I can only imagine, as Jesus hung to the cross, naked and dying, that something must have crossed Mary’s mind concerning the first words her mother’s heart had received from God. I wonder if she questioned herself: did I really hear from God? Maybe I did something wrong? Maybe I made this whole thing up? And yet, she must have also remembered clearly the words, “He will be great and will be called the Son of the Most High. And the Lord God will give to him the throne of his father David, and he will reign over the house of Jacob forever, and his kingdom will have no end (Luke 1:32).”
“No end…” And yet he hung, dying! How could this agony and disgrace be the fulfillment of what she had been promised?
As a mother, I am not in the least bit surprised that one of the last remaining faces present throughout Jesus’s suffering was hers (John 19:25). Where else would she have been? But also, how did she remain? I wonder if the same power that produced His human form within her own was also the same force that enabled her to walk with Him and remain present throughout his unthinkable suffering. “The Holy Spirit will come upon you, and the power of the Most High will overshadow you; therefore the child to be born will be called holy — the Son of God (Luke 1:35).”
When her son looked into her eyes one last time, before taking his final breath, and said, “Woman, behold your son (referring to John).” And to John, “Behold your mother (John 19:25–27).” Was she able to comprehend, in her shock and grief, what He was saying? Did she resent the offering of another, as a pitiful replacement to her beloved son, or did she receive him as provision, a gift, in the midst of her pain and loss?

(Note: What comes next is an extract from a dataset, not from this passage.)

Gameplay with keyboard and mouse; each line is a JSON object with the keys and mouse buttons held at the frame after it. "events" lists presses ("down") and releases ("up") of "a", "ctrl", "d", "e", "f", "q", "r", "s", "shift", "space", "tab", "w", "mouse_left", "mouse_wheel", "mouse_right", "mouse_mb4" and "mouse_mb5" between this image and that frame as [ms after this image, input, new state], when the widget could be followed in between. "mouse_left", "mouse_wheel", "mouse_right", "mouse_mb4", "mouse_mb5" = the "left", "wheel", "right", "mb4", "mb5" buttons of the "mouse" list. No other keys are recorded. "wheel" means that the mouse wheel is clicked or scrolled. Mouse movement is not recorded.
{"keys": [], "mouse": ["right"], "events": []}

And when the tomb was found empty, did she grieve, as a mother would, that her son was gone from this life and the grave, leaving a void as empty as the grave itself? Or did she lift her eyes automatically, with a renewed sense of light and hope, as she remembered the treasured promises she had stored in her heart long ago (Luke 2:19)? Somehow, I imagine, it was a mixture of both. Her human heart aching with the loss only a mother can know, but her spiritual faith knowing, just like the emptied wine glasses of years gone by (John 2:1–11), empty is never really empty with Jesus.

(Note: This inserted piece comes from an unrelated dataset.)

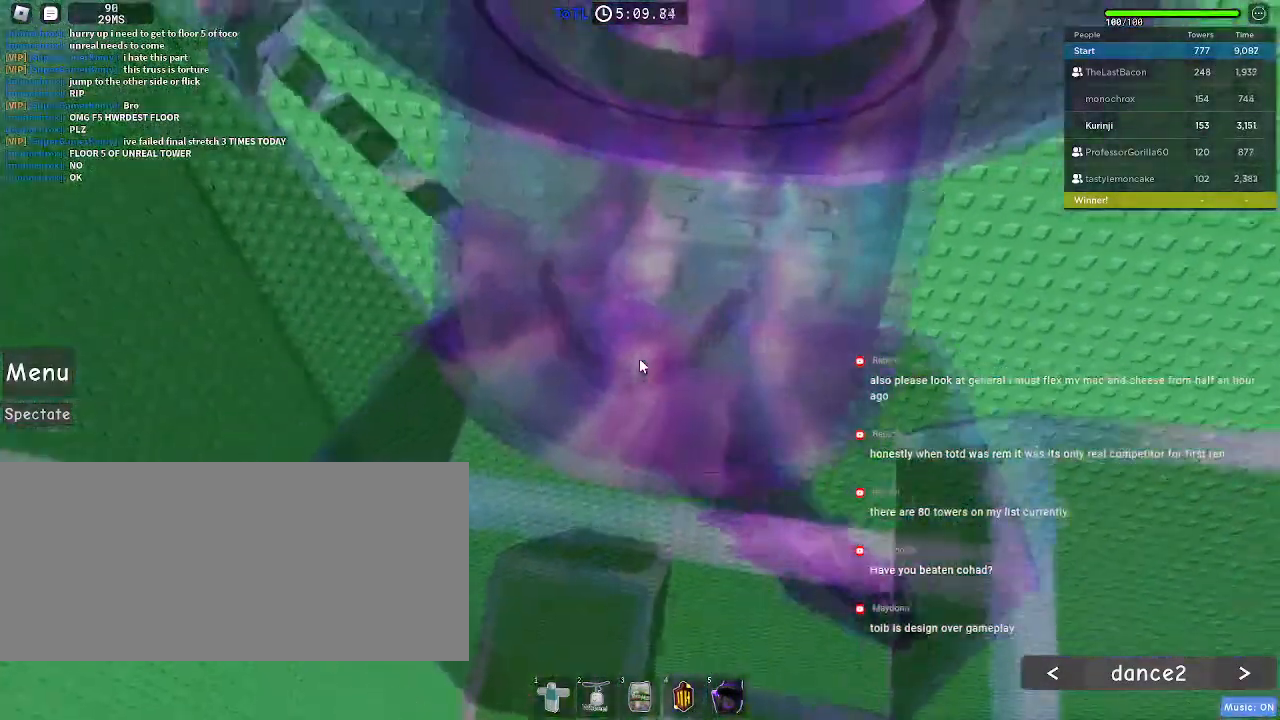
{"keys": [], "mouse": ["right"], "events": []}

What I am learning from Mary’s journey as I move toward Easter:
- How my story or my children’s stories begin, continue, or end does not dictate my standing with God or His approval of me.
- I am just as “blessed” in human abundance and joy, as I am in heart-breaking defeat and life-shattering loss.
- My children’s purposes are not my own.
- I can receive provision from God, in the midst of suffering and loss, IF I remain present in pain and am willing to accept something different and new.
- My womb is empty, but so is the tomb. With Jesus as the Son of God, empty is NEVER final.